In less complex server room and datacentre environments an outage could be considered as a binary event with the services provided either being ‘online’ or ‘offline’. The Uptime Institute OSR is designed to help organisations focus on service resilience and interdependencies and to build in the appropriate Tier-rating to ensure business continuity. There are five classification rating for outage severity:

  1. Negligible: whilst recorded and reported the outage has little or no obvious impact on business services and there are no service disruptions.
  2. Minimal: some IT business services suffer disruption or a degradation in service but with minimal impact on users, customers or reputation.
  3. Significant: here the outage is significant with obvious disruptions to customer and user services but the outage has a limited scope, duration and minimal or no financial effect. There could be some compliance or reputational impacts.
  4. Serious: there is service and/or operational disruption that can lead to financial loss, compliance breaches, reputation damage and possibly safety issues.
  5. Severe: a mission critical outage has occurred with major impacts, disrupting services and/or operations, with large financial losses, possible safety issues, compliance breaches, customer losses and damage to reputation.

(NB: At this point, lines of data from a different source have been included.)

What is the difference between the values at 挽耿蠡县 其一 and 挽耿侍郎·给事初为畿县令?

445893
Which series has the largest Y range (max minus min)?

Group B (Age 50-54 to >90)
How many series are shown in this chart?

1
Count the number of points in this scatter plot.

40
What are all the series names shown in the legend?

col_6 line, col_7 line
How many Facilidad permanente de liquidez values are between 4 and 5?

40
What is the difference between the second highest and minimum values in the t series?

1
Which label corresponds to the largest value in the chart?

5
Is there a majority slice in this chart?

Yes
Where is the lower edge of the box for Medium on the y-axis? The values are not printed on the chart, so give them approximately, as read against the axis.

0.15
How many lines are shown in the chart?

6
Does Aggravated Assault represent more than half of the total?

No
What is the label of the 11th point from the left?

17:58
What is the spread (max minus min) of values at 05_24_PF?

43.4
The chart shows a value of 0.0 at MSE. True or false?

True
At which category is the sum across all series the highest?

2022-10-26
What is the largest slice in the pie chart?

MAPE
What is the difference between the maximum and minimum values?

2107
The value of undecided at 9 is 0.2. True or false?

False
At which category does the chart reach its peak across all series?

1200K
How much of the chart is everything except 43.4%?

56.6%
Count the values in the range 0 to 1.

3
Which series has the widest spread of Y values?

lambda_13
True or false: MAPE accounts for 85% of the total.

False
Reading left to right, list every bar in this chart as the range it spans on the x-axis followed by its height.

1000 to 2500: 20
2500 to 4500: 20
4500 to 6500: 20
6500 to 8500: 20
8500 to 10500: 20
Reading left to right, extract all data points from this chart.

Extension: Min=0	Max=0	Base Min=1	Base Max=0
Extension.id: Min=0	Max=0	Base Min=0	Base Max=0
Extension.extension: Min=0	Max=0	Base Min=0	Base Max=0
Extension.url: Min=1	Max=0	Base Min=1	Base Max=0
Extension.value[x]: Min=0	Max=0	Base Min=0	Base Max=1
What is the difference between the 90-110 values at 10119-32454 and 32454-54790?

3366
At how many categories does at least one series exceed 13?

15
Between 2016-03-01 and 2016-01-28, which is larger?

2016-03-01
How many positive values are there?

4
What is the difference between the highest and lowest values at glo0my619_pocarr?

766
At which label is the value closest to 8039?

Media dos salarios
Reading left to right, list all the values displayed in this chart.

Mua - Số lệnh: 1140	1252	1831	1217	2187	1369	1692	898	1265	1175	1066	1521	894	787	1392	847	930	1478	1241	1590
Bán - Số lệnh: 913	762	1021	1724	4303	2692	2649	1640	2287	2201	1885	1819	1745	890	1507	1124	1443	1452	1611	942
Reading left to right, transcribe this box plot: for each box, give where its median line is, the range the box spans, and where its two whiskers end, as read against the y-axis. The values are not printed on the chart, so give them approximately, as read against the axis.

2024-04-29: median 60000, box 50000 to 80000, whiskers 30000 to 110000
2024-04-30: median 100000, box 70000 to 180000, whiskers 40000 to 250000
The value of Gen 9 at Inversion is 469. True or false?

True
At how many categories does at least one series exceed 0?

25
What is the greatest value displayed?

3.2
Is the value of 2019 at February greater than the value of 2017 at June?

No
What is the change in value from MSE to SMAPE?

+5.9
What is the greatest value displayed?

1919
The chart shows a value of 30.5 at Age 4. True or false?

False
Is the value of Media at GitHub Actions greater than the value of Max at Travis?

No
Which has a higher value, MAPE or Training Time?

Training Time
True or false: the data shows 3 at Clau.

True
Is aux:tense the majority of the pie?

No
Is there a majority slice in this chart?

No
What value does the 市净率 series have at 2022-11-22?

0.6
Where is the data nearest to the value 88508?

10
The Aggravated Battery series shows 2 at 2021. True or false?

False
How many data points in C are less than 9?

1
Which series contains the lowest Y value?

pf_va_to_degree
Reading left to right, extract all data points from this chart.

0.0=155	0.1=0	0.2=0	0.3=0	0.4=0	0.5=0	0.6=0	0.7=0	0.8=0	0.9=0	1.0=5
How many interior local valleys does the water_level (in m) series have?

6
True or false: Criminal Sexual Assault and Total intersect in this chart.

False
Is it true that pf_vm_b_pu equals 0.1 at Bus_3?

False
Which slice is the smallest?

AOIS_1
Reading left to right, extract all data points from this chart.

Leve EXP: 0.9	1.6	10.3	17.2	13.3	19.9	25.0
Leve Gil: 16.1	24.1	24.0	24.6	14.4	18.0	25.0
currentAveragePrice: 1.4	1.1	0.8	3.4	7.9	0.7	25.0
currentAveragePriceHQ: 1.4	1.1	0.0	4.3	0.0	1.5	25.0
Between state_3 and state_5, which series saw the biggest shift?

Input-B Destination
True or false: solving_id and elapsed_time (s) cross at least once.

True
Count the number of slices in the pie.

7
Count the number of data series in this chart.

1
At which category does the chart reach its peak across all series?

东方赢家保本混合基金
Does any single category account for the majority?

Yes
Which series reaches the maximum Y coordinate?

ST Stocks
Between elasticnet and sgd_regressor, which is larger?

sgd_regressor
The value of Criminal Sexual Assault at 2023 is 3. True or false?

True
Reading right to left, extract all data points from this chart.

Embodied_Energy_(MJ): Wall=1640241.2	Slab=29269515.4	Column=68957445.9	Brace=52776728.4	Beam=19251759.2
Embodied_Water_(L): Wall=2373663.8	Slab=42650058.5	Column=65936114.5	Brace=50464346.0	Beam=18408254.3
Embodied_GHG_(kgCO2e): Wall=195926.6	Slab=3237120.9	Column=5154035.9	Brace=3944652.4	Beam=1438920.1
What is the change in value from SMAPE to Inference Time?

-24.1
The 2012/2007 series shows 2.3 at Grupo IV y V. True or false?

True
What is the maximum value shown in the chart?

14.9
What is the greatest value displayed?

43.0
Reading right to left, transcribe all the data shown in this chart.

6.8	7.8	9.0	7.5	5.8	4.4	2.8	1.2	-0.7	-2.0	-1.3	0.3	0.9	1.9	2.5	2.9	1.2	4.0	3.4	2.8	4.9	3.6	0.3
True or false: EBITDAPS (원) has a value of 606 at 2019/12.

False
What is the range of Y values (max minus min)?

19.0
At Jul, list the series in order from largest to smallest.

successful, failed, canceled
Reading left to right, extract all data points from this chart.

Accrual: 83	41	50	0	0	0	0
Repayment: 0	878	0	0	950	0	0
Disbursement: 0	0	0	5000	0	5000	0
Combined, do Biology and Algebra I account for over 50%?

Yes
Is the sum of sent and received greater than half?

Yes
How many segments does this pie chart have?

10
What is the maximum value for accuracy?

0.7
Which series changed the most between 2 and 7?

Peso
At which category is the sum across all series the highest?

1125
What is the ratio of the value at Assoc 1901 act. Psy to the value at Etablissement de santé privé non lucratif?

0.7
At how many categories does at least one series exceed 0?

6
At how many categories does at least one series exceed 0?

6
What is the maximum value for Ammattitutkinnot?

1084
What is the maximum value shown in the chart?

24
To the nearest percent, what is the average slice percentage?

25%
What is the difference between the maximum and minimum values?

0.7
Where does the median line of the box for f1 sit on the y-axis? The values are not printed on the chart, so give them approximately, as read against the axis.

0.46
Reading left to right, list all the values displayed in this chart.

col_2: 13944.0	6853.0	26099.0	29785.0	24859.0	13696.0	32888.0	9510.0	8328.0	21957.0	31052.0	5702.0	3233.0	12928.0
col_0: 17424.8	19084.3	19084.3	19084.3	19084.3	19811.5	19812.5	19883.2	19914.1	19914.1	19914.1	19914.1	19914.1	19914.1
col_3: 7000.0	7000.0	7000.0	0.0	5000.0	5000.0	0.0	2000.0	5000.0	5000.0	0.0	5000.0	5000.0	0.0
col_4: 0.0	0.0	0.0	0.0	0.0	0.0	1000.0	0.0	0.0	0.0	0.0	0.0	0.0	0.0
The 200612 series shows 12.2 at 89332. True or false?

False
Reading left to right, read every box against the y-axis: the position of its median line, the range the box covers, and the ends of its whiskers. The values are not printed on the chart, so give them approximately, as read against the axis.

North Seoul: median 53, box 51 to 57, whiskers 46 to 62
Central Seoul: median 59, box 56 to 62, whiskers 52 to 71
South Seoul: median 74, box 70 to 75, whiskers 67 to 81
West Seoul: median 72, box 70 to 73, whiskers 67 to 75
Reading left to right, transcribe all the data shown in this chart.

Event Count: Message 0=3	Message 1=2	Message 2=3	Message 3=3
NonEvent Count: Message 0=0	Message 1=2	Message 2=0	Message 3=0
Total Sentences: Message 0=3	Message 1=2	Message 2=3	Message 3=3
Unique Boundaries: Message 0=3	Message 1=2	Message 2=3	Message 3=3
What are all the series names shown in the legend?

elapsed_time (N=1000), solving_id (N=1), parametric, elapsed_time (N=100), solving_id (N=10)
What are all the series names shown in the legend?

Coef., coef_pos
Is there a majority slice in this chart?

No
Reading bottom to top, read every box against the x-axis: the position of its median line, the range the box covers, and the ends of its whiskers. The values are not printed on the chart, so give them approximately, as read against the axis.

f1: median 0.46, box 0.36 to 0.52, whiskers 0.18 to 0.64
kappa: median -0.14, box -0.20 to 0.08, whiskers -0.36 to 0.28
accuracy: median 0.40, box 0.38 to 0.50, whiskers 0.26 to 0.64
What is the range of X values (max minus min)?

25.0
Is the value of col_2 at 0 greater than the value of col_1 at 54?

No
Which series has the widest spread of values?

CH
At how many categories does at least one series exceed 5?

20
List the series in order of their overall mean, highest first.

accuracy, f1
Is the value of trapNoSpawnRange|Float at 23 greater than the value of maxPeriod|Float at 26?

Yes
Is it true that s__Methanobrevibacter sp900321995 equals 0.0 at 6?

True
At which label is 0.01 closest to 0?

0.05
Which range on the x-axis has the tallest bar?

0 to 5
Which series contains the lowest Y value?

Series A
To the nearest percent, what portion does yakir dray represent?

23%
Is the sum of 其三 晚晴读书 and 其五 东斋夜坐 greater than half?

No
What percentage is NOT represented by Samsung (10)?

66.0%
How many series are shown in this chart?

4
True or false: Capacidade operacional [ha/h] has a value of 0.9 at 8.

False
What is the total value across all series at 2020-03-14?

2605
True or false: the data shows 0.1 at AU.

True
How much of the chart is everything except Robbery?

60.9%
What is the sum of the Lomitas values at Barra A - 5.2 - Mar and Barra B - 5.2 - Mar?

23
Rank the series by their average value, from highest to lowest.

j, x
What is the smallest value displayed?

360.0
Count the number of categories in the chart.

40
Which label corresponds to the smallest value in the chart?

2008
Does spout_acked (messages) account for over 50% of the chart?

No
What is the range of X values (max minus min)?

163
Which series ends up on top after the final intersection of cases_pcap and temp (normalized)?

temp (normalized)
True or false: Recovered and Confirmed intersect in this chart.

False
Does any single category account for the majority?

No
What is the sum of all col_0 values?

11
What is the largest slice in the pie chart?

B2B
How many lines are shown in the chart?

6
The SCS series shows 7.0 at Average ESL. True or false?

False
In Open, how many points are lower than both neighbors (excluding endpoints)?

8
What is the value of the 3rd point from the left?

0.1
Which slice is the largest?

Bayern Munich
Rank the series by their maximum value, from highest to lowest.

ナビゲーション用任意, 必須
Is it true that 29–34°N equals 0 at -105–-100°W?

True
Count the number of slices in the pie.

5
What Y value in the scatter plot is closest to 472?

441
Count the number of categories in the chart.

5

For more information visit: https://missioncriticalpower.uk/uptime-institute-announces-outage-severity-rating/

Both the Tier and OSR systems are linked by their use of critical power and cooling systems. Power related incidents are the biggest cause of outages and can be mitigated against by adopting a progressive approach that builds redundancy into each sector of the critical power path.

The same can be said for cooling systems where even when power is present, a failure of a computer room air conditioner or liquid cooling system can lead to over temperatures, failure of a cold-aisle containment system and a potential cooling-related outage.

Using the Tier-rating system a server room or datacentre operator can judge how to provide the most appropriate level of power protection. The system is relatively straight forward from both a design and audit or certification perspective. The Outage Severity Rating system can also be used as an audit tool in terms of predicting how sever an outage could be to the operation of an installation, as well as classifying an actual impact for organisation or industry reporting.

Summary

The datacentre industry is poor at sharing learning from outages and there is no statutory or association led obligations to do so. It is only when a severe outage is publicly reported in the press, that sometimes information is shared later as part of an investigation. The introduction of the Outage Severity Rating system may help to turn the tide on this, as the ratings provide a standardised way for organisations to classify the outages they experience.

As the number of outages continues to increase it is not inconceivable to say that most server rooms and datacentres experience the less severe classifications of outage at least once a year. Shared experience will help to improve server room and datacentre design as well as increase their availability within an ever more complex environment.